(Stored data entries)
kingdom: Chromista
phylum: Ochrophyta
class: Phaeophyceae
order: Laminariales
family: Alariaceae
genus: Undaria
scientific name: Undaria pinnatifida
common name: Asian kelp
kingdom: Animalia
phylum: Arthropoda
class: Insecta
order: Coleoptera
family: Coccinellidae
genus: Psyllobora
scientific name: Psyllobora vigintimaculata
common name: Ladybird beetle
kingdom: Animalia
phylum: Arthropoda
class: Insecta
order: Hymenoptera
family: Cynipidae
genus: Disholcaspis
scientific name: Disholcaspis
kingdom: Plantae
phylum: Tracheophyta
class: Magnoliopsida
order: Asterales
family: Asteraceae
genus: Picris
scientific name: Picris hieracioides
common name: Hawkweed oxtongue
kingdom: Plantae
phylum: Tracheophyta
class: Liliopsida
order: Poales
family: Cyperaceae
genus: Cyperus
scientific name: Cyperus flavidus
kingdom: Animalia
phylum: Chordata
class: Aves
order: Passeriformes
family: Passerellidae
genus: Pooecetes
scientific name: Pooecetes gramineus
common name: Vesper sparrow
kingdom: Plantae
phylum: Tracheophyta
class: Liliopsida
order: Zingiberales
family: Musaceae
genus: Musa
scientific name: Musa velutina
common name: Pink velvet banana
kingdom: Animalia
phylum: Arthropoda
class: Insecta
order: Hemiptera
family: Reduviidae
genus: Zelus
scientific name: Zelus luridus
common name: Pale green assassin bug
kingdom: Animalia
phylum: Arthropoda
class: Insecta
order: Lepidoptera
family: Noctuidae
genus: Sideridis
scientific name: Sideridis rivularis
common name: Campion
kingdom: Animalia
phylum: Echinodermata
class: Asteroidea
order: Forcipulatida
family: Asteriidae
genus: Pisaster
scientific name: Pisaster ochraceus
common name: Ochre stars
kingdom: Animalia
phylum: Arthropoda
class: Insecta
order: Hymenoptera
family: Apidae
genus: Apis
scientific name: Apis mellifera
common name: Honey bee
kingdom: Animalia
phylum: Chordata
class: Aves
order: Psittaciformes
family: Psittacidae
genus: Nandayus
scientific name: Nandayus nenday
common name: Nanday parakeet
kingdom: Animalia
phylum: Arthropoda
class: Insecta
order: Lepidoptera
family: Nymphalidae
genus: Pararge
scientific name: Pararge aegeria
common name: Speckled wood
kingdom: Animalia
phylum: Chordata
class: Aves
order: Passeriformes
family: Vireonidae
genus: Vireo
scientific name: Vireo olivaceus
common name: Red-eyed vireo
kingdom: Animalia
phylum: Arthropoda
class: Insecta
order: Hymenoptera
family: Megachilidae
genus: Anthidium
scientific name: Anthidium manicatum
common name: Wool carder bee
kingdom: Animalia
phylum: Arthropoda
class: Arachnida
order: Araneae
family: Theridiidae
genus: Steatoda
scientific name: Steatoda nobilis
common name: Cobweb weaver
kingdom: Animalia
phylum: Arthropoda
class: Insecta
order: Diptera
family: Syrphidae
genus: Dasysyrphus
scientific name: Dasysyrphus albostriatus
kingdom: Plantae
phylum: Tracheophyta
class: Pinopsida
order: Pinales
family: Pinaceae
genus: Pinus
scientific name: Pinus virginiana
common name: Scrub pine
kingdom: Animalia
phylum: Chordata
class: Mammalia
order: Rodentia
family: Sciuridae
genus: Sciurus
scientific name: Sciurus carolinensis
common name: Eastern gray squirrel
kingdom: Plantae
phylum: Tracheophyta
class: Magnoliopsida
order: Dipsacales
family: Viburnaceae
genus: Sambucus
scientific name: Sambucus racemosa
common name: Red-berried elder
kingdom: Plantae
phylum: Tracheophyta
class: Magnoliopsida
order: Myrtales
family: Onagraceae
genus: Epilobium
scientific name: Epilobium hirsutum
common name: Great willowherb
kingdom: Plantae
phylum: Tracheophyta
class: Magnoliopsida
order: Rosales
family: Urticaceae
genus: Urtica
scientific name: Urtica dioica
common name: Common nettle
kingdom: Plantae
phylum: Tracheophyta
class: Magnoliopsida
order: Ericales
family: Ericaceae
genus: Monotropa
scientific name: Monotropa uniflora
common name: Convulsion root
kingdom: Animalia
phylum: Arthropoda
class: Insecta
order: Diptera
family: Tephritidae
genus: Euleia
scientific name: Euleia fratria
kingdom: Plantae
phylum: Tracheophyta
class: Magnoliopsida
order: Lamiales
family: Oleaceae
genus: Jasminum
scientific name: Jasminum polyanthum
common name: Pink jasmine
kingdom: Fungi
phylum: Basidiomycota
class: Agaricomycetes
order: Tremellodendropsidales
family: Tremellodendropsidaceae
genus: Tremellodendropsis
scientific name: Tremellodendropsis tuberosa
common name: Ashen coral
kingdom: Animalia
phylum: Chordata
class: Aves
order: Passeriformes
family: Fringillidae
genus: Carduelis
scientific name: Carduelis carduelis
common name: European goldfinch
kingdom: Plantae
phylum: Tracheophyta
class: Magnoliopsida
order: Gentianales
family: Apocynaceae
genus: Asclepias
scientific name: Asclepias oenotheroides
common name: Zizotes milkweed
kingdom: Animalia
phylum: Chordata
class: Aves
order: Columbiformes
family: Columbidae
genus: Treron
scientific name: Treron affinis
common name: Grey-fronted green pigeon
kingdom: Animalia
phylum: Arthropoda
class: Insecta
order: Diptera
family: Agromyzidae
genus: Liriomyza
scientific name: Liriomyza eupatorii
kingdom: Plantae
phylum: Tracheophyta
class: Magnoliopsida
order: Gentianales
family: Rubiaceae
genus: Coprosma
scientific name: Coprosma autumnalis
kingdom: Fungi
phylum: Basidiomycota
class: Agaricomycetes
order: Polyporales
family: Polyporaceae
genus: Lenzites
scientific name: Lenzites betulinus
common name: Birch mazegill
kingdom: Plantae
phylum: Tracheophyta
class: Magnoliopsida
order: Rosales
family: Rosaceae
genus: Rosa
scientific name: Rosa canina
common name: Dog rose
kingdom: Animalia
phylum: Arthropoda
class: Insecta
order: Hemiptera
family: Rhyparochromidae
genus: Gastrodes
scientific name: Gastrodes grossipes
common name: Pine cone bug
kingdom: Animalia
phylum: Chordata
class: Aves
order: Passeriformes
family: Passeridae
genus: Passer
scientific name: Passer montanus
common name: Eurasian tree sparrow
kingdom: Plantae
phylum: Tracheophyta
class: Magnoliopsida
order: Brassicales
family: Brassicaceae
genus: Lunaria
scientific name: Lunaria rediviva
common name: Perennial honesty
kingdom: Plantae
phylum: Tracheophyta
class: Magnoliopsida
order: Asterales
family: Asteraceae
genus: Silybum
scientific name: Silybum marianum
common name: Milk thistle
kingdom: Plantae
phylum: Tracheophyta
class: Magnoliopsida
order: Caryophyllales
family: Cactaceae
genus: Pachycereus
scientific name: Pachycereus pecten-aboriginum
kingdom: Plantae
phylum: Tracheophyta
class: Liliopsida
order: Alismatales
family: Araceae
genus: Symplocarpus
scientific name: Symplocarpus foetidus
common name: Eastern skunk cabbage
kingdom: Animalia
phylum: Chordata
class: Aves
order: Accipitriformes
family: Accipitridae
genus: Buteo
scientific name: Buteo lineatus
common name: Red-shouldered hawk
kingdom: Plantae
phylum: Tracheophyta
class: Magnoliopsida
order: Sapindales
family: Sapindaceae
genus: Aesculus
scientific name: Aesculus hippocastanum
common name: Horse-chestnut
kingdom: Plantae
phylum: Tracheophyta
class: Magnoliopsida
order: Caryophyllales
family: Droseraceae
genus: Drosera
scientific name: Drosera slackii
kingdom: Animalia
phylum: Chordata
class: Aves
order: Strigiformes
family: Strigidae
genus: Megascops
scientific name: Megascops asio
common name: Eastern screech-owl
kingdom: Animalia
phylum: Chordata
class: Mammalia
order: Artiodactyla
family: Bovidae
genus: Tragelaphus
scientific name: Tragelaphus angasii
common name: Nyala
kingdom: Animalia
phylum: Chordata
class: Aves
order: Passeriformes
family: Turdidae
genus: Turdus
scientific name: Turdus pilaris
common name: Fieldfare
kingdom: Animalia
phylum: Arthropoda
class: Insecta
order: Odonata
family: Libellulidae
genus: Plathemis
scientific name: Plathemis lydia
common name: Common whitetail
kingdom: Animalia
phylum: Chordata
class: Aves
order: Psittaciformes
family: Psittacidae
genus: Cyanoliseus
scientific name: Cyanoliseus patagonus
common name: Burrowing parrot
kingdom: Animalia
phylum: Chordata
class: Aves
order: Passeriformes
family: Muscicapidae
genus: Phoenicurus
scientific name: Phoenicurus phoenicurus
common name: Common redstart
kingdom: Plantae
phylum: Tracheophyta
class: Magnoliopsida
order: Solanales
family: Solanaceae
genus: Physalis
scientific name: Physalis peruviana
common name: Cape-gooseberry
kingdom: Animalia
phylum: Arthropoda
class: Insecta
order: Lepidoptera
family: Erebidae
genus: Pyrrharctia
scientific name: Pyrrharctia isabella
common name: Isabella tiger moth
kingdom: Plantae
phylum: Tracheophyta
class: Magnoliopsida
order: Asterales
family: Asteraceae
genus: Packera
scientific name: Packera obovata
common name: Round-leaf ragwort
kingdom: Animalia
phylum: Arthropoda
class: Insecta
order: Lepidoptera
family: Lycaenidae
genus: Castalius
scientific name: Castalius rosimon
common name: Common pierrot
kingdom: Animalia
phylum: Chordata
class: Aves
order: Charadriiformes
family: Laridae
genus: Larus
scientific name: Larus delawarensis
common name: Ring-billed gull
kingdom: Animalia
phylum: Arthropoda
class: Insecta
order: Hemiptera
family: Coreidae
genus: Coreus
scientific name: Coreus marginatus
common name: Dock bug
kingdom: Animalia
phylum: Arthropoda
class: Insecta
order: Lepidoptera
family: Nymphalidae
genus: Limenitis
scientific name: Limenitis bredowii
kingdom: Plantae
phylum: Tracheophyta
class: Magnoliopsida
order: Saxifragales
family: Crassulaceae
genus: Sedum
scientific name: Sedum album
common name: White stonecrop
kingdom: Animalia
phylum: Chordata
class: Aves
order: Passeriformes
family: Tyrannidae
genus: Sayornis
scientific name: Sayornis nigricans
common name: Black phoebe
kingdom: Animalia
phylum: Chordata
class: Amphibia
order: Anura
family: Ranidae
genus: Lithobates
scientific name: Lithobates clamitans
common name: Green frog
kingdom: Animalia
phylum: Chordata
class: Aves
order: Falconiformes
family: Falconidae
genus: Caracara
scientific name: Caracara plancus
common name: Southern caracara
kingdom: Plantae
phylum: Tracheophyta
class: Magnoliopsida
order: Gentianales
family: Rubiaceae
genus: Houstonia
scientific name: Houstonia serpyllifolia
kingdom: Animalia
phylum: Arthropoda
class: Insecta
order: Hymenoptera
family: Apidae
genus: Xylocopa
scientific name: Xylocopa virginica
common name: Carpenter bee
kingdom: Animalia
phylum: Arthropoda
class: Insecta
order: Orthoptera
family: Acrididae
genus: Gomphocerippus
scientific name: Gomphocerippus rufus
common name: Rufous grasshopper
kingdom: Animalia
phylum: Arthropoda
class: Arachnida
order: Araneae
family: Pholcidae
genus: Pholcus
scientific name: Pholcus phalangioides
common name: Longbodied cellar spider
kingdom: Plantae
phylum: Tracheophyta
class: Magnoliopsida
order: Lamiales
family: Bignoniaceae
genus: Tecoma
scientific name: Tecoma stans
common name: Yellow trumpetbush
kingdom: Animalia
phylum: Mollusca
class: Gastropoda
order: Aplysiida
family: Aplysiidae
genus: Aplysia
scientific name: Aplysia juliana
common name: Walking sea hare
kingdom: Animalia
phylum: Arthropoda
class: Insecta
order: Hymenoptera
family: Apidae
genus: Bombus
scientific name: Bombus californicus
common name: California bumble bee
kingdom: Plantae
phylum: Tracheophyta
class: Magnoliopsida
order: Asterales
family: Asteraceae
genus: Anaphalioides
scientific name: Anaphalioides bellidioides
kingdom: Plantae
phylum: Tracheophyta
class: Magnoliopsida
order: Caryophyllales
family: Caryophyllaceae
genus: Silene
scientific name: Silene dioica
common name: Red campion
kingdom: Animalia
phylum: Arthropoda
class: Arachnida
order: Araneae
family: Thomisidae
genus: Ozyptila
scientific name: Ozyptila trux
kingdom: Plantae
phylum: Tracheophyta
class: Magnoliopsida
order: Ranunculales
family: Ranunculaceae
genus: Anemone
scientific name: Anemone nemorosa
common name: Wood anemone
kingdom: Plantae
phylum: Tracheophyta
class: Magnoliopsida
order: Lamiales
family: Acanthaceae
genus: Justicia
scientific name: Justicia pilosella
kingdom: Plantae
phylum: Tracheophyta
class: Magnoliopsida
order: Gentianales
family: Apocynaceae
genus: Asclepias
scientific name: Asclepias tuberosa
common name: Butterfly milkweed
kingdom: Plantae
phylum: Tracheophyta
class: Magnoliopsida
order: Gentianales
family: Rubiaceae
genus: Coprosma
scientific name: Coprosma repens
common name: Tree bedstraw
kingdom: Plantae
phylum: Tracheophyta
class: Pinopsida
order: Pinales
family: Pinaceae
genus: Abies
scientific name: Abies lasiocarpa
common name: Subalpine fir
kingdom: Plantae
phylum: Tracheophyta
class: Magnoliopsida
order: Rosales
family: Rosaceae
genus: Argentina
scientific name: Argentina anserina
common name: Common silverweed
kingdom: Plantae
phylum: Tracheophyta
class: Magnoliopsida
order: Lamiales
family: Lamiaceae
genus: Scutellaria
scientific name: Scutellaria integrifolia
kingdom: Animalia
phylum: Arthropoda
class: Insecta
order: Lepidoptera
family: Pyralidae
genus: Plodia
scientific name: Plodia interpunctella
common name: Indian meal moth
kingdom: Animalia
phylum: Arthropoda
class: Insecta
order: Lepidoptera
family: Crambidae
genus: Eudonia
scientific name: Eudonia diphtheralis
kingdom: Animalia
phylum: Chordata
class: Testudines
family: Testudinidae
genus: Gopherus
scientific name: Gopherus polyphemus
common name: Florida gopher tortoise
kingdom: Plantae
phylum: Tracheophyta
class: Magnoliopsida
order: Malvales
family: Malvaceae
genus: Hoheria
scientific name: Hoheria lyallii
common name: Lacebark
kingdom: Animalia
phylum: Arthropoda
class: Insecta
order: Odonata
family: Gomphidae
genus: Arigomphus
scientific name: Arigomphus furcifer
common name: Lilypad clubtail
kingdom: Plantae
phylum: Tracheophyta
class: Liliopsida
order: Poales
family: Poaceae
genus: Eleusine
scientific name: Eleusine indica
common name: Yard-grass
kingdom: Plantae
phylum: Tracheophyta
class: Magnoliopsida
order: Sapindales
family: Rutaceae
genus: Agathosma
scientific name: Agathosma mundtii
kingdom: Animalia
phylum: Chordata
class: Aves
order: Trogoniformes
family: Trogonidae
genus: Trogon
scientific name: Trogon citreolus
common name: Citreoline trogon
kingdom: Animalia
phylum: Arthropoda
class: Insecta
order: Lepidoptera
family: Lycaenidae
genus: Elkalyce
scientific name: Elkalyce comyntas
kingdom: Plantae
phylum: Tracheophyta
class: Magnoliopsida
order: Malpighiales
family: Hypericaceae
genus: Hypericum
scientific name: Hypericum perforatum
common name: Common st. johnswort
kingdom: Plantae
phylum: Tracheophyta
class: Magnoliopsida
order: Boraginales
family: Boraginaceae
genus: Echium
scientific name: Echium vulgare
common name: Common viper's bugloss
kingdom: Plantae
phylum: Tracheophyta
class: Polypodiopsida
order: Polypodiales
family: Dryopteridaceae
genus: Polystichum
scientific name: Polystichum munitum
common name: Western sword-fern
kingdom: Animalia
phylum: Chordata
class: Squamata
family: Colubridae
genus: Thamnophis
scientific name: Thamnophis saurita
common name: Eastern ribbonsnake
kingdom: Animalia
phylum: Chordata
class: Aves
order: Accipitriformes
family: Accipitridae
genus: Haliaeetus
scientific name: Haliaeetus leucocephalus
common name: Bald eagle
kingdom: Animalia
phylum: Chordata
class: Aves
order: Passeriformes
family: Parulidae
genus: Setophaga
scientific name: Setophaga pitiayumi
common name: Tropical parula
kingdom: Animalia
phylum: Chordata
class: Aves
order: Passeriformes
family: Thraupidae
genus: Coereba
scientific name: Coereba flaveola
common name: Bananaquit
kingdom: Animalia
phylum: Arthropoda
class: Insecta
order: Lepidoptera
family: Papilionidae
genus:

> Task objective
Turn everything from the line containing "genus: Packera" down to the line containing "genus: Caracara" into a Markdown table with the columns "No." and "Line". Number each row and leave out blank lines.

> Expected output
| No. | Line |
|---|---|
| 1 | genus: Packera |
| 2 | scientific name: Packera obovata |
| 3 | common name: Round-leaf ragwort |
| 4 | kingdom: Animalia |
| 5 | phylum: Arthropoda |
| 6 | class: Insecta |
| 7 | order: Lepidoptera |
| 8 | family: Lycaenidae |
| 9 | genus: Castalius |
| 10 | scientific name: Castalius rosimon |
| 11 | common name: Common pierrot |
| 12 | kingdom: Animalia |
| 13 | phylum: Chordata |
| 14 | class: Aves |
| 15 | order: Charadriiformes |
| 16 | family: Laridae |
| 17 | genus: Larus |
| 18 | scientific name: Larus delawarensis |
| 19 | common name: Ring-billed gull |
| 20 | kingdom: Animalia |
| 21 | phylum: Arthropoda |
| 22 | class: Insecta |
| 23 | order: Hemiptera |
| 24 | family: Coreidae |
| 25 | genus: Coreus |
| 26 | scientific name: Coreus marginatus |
| 27 | common name: Dock bug |
| 28 | kingdom: Animalia |
| 29 | phylum: Arthropoda |
| 30 | class: Insecta |
| 31 | order: Lepidoptera |
| 32 | family: Nymphalidae |
| 33 | genus: Limenitis |
| 34 | scientific name: Limenitis bredowii |
| 35 | kingdom: Plantae |
| 36 | phylum: Tracheophyta |
| 37 | class: Magnoliopsida |
| 38 | order: Saxifragales |
| 39 | family: Crassulaceae |
| 40 | genus: Sedum |
| 41 | scientific name: Sedum album |
| 42 | common name: White stonecrop |
| 43 | kingdom: Animalia |
| 44 | phylum: Chordata |
| 45 | class: Aves |
| 46 | order: Passeriformes |
| 47 | family: Tyrannidae |
| 48 | genus: Sayornis |
| 49 | scientific name: Sayornis nigricans |
| 50 | common name: Black phoebe |
| 51 | kingdom: Animalia |
| 52 | phylum: Chordata |
| 53 | class: Amphibia |
| 54 | order: Anura |
| 55 | family: Ranidae |
| 56 | genus: Lithobates |
| 57 | scientific name: Lithobates clamitans |
| 58 | common name: Green frog |
| 59 | kingdom: Animalia |
| 60 | phylum: Chordata |
| 61 | class: Aves |
| 62 | order: Falconiformes |
| 63 | family: Falconidae |
| 64 | genus: Caracara |